Do we really need someone so disconnected from reality in the people’s House?

Or is it that her impeachment hysteria is clouding her ability to interpret simple economic data?  In which case: do we really need someone whose judgment is so easily confused in the people’s House?

Love Me that Censorship

That’s what that icon of the Left, Juan Williams, says.

The reality is that [Facebook CEO Mark] Zuckerberg doesn’t seem to understand, from my perspective, that he’s undermining his brand by allowing political lies to be put on his platform. That, to me, lessens the trust that the consumer has.

Because censoring speech—especially politically speech—is the way to win the hearts and minds and trust of the consumer.

Certainly, controlling speech and allowing only that which the Left approves—what Juan Williams personally approves—can be a tool for winning controlling the hearts and minds of citizens, but trust? No. Censorship destroys trust.

But, hey—the Left doesn’t approve.  Juan Williams doesn’t approve.  That makes it all OK.

Williams had this gem, too, accusing folks who disagree with him on this—Conservatives—of flip flopping:

I remember when the right was always on Facebook, “Oh, you’re trying to silence…conservatives.”  Now it’s like, “Oh, yeah, put Trump’s lies there, please.”

Because objecting to censorship is flip floppery.  And that last bit: the Right Reverend Juan Williams is the arbiter of lies, distortions, and facts because us ordinary Americans are just too grindingly stupid to make the discriminations for ourselves.

This is another example of the Left’s—the Progressives’—utter contempt for those who don’t agree with them.

A Teachers Union Struck Chicago

The Chicago Teachers Union struck Chicago (closing out the children of the city from 11 days of education; although, that may have been a net benefit for the kids, given the lack of education the city’s public education institution provides), and it got everything it demanded.

  • A new joint class size council will be created to address overcrowding. The council will get weekly updated data and will have $35 million per year to address situations on a case-by-case basis
  • The contract will run for 5 years, giving the board time to implement some of the massive changes in staff
  • Pay raises: 3.0% for the 2019-20, 2020-21, and 2021-22 school years; 3.5% for the 2022-23 and 2023-24 school year
  • Freezes health insurance premiums through 2022
  • A net zero increase in the amount of Board-authorized charter schools over the contract’s lifespan
  • The Joint Teacher Evaluation Committee—made of five union members and five Board members—will provide annual recommendations to the chief talent officer and CTU president on how to improve teacher evaluations. Student growth scores will make up 30% of an evaluation’s summative rating
  • Hundreds more union positions: librarians, social workers, and psychologists.

○ ○ ○ ○ ○ ○ ○

▶ [Parts of the exercise]:
a) In the commentary, retype everything from "Or is it that" down to "Censorship destroys trust.".
b) Answer these questions from the commentary:
(i) Who does Juan Williams say is undermining his brand?
(ii) For how many days did the Chicago Teachers Union strike keep the city's children out of school?
(iii) Through what year does the new contract freeze health insurance premiums?

○ ○ ○ ○ ○ ○ ○

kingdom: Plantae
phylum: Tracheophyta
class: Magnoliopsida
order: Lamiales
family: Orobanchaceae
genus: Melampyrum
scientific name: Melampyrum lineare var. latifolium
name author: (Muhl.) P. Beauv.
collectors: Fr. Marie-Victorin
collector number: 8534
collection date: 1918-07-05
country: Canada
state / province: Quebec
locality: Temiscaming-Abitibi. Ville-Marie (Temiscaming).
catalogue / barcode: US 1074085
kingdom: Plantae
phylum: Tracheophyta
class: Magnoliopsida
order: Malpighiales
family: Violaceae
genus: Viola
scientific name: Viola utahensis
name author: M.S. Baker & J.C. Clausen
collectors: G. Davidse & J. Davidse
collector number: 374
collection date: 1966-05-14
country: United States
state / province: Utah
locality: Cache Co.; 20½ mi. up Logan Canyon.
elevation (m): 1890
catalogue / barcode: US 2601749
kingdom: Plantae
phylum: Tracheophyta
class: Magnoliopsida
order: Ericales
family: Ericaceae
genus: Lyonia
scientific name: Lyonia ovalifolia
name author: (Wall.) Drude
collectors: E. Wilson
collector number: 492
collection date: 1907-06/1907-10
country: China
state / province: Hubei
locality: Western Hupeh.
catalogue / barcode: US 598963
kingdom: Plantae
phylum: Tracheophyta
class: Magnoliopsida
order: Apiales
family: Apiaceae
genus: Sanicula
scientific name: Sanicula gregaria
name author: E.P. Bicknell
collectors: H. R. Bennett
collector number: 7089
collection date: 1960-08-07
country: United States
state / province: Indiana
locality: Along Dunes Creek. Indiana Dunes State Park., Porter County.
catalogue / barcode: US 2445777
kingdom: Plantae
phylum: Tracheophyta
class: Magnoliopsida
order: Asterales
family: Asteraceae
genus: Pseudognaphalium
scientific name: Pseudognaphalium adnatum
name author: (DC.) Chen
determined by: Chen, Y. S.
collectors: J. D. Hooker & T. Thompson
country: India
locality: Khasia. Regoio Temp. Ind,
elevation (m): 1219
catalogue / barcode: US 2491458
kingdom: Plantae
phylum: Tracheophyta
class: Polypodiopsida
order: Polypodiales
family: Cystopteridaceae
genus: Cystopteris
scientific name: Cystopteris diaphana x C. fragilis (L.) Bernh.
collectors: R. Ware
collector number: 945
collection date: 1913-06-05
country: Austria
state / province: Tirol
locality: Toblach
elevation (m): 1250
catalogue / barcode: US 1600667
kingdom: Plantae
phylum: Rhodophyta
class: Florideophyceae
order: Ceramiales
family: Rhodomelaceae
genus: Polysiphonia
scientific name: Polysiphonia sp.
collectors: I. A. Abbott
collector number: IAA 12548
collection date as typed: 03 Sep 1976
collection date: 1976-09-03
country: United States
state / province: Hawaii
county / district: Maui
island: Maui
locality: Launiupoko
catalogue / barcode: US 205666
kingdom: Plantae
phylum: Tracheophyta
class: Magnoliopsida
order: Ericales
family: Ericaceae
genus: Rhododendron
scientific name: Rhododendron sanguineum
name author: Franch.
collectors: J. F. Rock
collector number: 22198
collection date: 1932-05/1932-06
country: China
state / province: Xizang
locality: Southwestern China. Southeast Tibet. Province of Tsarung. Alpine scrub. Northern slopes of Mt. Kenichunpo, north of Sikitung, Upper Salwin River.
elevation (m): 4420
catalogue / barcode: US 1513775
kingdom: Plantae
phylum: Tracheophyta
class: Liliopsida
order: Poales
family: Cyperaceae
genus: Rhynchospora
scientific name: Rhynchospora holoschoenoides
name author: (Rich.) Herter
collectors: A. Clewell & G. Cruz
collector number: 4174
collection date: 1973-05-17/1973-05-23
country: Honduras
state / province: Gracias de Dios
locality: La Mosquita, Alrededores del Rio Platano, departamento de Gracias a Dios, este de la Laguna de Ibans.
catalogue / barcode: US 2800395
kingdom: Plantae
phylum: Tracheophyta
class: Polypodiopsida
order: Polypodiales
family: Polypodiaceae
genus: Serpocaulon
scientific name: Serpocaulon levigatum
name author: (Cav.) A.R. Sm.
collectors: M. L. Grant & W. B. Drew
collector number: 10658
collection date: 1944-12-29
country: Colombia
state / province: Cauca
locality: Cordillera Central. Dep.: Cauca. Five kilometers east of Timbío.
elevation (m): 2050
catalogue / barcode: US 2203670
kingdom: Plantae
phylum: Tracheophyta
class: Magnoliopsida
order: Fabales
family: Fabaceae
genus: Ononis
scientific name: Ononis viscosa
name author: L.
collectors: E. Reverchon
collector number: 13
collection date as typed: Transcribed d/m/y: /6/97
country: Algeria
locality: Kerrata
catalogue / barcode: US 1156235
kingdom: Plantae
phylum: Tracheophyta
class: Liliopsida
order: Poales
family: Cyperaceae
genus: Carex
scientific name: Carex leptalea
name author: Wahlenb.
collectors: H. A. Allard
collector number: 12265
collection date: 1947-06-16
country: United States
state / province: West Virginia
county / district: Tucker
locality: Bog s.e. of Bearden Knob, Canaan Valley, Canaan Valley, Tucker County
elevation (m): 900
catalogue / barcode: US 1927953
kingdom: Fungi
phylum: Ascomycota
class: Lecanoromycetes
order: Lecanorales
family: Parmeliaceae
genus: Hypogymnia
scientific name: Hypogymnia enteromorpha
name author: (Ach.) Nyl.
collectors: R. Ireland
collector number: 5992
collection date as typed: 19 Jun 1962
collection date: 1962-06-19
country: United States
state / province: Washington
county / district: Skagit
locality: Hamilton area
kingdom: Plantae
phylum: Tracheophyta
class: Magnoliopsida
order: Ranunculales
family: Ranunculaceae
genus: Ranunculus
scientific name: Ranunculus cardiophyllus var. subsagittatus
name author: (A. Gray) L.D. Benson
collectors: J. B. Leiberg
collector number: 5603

○ ○ ○ ○ ○ ○ ○

▶ [Exercise results]:
a)
Or is it that her impeachment hysteria is clouding her ability to interpret simple economic data?  In which case: do we really need someone whose judgment is so easily confused in the people’s House?

Love Me that Censorship

That’s what that icon of the Left, Juan Williams, says.

The reality is that [Facebook CEO Mark] Zuckerberg doesn’t seem to understand, from my perspective, that he’s undermining his brand by allowing political lies to be put on his platform. That, to me, lessens the trust that the consumer has.

Because censoring speech—especially politically speech—is the way to win the hearts and minds and trust of the consumer.

Certainly, controlling speech and allowing only that which the Left approves—what Juan Williams personally approves—can be a tool for winning controlling the hearts and minds of citizens, but trust? No. Censorship destroys trust.

b)
(i) Facebook CEO Mark Zuckerberg
(ii) 11 days
(iii) 2022